Okay, I was walking. You love clothes, as your mother and I do, and if we did anything right, then you do as well, so I will tell you what I was wearing: gray fleece shorts (with three pockets—always buy them with three pockets), a light blue tank top, and my light blue denim Toms shoes. Toms says they are gray, but I know blue when I see it. If you don’t believe me, check the closet because I probably still have them. I take care of what I love. Your tío Juan was the opposite when we were kids. Our abuelo called him “lumbre.” It means “fire.” I wonder how hot you will burn. I’m fire too, but I smolder low and long. So I was walking and had left the edge of campus behind. So far, so good. There were trees and cars, even a bird singing. I had no reason to expect the day would carry anything strange. You would think forty-plus years of living in the South would have taught me better. It didn’t.

I passed a bookstore, Thai and Greek restaurants, a wine store. It was Anytown, USA. People sat at benches and tables enjoying their lunch. I brushed off the first person that stared at me for too long as an aberration. The same with the second. By the fourth and the fifth, I knew I was not on the receiving end of a seemingly endless string of unfortunate coincidences. A part of me wanted to believe that I was, though. That is what this country does to you; it makes you think that what is real and obvious in front of you could not be so.
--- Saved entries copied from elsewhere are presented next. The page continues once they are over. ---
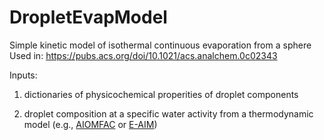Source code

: # DropletEvapModel
Simple kinetic model of isothermal continuous evaporation from a sphere
Used in: https://pubs.acs.org/doi/10.1021/acs.analchem.0c02343

Inputs: 

1. dictionaries of physicochemical properities of droplet components

2. droplet composition at a specific water activity from a thermodynamic model  (e.g., [AIOMFAC](http://www.aiomfac.caltech.edu/) or [E-AIM](http://www.aim.env.uea.ac.uk/aim/aim.php))
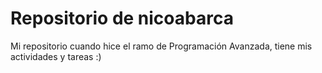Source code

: # Repositorio de nicoabarca

Mi repositorio cuando hice el ramo de Programación Avanzada, tiene mis actividades y tareas :)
It starts when you’re young. Ask your tío Juan if he remembers when he was a little boy and I punched him in the face with his own fist and said, Stop hitting yourself. Why are you hitting yourself? People will tell us, Stop being paranoid. You see racism everywhere. Give people a chance. If they ever tell you that, mijo, tell them my favorite line from The Outlaw Josey Wales: “Don’t piss down my back and tell me it’s rainin’.”

The men looked at me as if they had seen my face on a wanted poster. The women stared at me like you would at a dog with muddy paws that just ran in the house. There was an old woman who I thought was going to fall over. She was short, so she kept leaning her head back and back to take in the totality of my body. Her eyes were like coasters. I bet you her neck hurt for days. When her masseuse asked her how she hurt her neck, I wonder if she was honest and said what she was really thinking: I was staring at this giant beaner in town. In Texas I am an invisible man. In this tiny town of northern New Jersey, I am anything but when people wonder where I am from.